Users sometimes combine pills or take them with alcohol to enhance the effects.
The most dangerous of the effects, however, is the fearlessness that the pills instill in their user. Omar lifts his shirt to show a deep scar on his navel, matching a scar on each forearm, from cutting himself while under the influence of pills.
The pills not only make users braver, but also cut off nerve receptors, allowing them to feel no pain. Omar had to get his knee replaced after crashing his motorbike while under the influence, following a sleepless weekend of pill popping.
Aside from pills, guns are also readily available to many Tripolitans, as is evident by the regular clashes that occur in some of the city’s neighborhoods.

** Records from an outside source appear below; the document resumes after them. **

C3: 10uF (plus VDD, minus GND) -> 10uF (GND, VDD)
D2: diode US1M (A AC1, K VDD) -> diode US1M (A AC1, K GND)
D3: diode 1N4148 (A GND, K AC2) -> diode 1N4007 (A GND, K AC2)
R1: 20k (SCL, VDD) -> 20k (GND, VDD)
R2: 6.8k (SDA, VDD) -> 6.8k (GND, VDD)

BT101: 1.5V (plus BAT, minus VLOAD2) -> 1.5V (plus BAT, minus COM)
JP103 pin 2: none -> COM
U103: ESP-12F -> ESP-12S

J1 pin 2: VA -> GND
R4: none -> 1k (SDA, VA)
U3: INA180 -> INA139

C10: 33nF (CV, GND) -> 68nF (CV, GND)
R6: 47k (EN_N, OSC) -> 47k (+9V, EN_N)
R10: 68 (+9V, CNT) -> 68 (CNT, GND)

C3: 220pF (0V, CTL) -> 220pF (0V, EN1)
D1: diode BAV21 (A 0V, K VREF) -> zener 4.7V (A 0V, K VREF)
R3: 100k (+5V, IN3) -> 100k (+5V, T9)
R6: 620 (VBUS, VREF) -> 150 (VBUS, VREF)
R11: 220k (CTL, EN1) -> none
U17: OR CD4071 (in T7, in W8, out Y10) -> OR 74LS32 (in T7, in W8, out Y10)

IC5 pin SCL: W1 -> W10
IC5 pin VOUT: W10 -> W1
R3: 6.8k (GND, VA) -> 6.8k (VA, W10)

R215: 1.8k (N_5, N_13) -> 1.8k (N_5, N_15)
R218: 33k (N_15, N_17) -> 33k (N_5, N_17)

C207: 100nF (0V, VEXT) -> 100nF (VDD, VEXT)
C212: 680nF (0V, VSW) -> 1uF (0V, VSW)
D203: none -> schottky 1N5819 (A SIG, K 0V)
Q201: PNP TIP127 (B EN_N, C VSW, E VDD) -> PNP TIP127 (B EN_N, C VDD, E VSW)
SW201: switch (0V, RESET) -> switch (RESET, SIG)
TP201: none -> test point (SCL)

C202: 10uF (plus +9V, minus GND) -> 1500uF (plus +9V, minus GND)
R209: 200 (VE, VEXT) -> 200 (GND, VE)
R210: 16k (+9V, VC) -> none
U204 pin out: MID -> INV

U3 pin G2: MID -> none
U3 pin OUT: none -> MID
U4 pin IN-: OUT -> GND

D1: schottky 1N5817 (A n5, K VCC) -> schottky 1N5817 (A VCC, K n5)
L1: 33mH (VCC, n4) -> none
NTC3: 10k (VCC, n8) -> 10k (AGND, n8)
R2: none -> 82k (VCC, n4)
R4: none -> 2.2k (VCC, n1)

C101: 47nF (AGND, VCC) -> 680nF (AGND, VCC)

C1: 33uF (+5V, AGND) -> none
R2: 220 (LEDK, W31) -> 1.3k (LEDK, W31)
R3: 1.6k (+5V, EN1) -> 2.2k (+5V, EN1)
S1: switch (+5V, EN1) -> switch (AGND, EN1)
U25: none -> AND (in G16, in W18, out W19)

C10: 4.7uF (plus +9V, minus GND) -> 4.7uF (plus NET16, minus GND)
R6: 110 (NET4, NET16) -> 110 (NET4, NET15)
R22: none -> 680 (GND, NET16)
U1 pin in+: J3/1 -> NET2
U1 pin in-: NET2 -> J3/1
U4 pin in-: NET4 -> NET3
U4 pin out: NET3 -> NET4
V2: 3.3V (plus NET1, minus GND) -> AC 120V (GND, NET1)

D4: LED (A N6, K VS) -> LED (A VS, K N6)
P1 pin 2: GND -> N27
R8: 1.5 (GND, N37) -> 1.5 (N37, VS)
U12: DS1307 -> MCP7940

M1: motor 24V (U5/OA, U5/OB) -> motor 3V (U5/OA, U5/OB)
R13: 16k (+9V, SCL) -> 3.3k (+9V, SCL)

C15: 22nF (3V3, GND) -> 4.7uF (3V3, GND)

“There’s as many guns as you want here,” says Omar. He says that when he takes Rivotril he tends to start fights – usually with his hands, although he also claims to have a Kalashnikov at home.
“When you’re on pills you don’t know what you’re doing,” says Ali. “You might shoot or kill someone and wake up the next morning without knowing it.”
Ali admitted that some militiamen in Tripoli prepare for battle with rivals from neighboring areas by taking such pills.
Currently, there is not a single rehabilitation center in the whole of north Lebanon. And even if abusers want to kick the habit, it will cost a relative fortune, upward of $1,500 each month.
“If these people had that amount of money they wouldn’t abuse drugs in the first place,” says Dr. Helwe.
NGO employees like Helwe and Badra are adamant that as long as the city is stuck in the limbo of poverty and unemployment, exacerbated by a lack of security on the ground, the cycle of drug use in Tripoli will continue.
Badra says that without rehab centers, users will just end up in jail, often in direct contact with a number of dealers.
Instead of coming out clean, she says, they will often go on to become dealers themselves.
From there, abusers “go in and out [of prison] and in and out,” she says. “Over and over.”